Despite the release of new antiepileptic drugs, pharmacoresistance—affecting each epilepsy syndrome with various degree—is still an unresolved issue in epilepsy management. Lately the disease modifying strategy is coming into prominence serving with potential tools to obtain seizure-freedom in patients with pharmacoresistant epilepsy[40,41]. An interesting example is the reestablishment of cortical layering by postnatal re-expression of doublecortin (DCX) gene in subcortical band heterotopia[42]. Thus, the need for thorough exploration of the underlying etiology in different epilepsy syndromes has become a matter of course, especially in the light of the increasing amount of evidence in support of the concept of epilepsy being a neurodevelopmental disorder.

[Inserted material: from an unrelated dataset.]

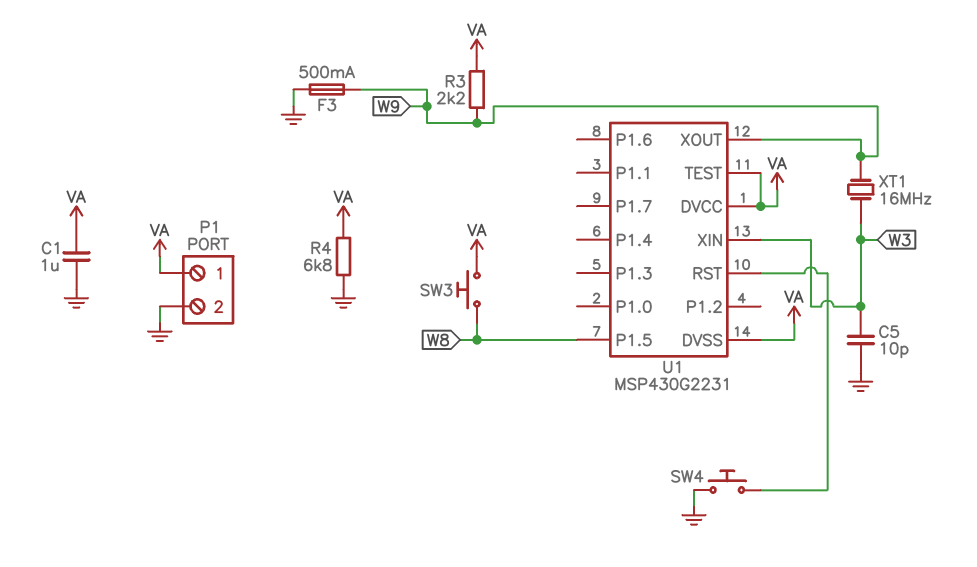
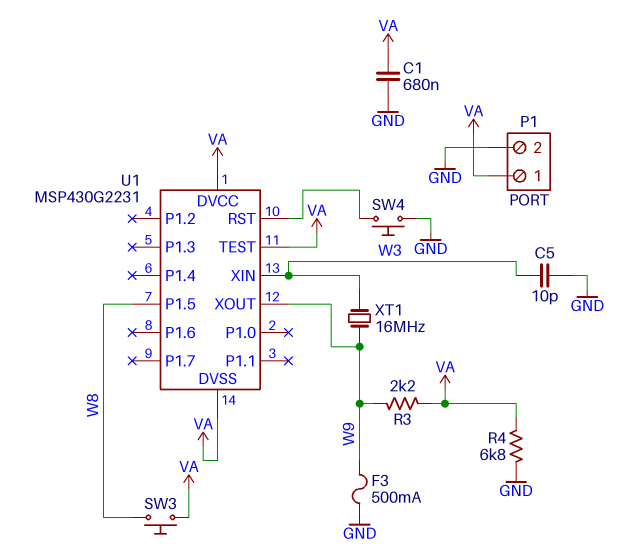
C1: 1uF (GND, VA) -> 680nF (GND, VA)

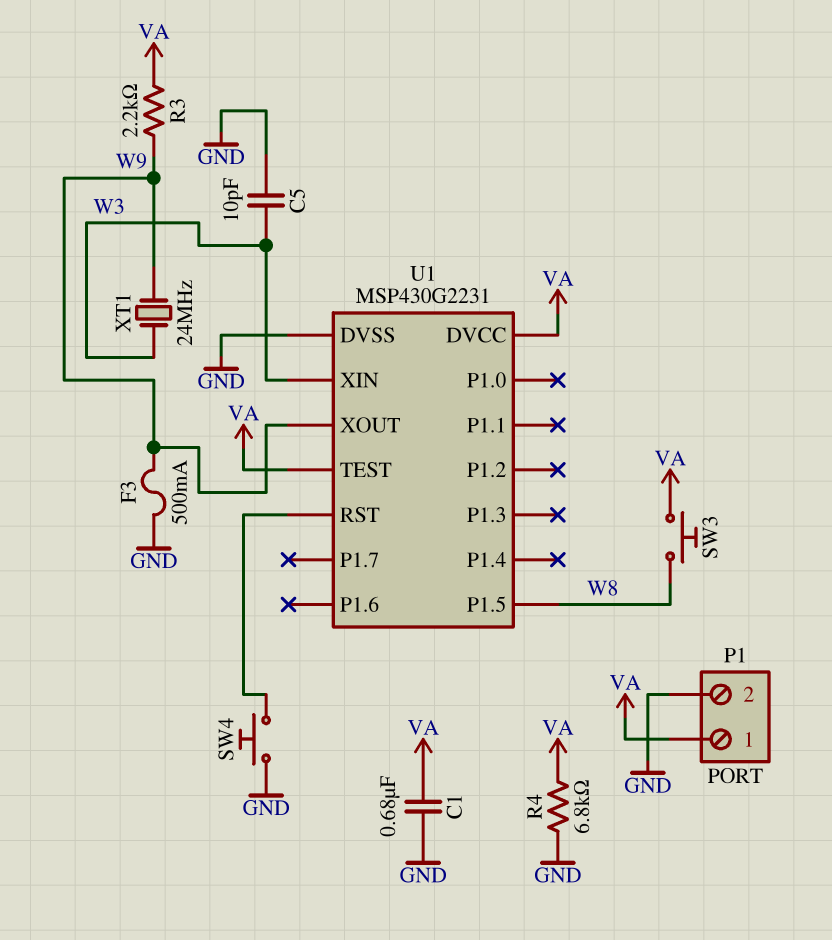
U1 pin DVSS: VA -> GND
XT1: 16MHz (W3, W9) -> 24MHz (W3, W9)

The pathomechanism of drug resistance has been mainly studied according to two main hypotheses, namely “drug transporter overexpression” and “reduced drug-target sensitivity”, both implying drug resistance as a condition independent from the underlying etiology[43,44]. However, we found an increased frequency of MPAs in drug resistant epilepsy which rather implies the role of an underlying neurodevelopmental factor. Our results support the “intrinsic severity hypothesis”[43], according to which neurobiological factors contribute to both epilepsy severity and drug resistance. Treatment resistance was found to correlate with the increased prevalence of MPAs in schizophrenia, too[45].

Conclusion

Minor physical anomalies are more common in patients with epilepsy, which corroborates the emerging concept of epilepsy as a neurodevelopmental disorder. Assessment of these signs may contribute to the clarification of the underlying etiology, possibly opening new doors for achieving seizure freedom in the frame of the trending disease modifying approach of disease control.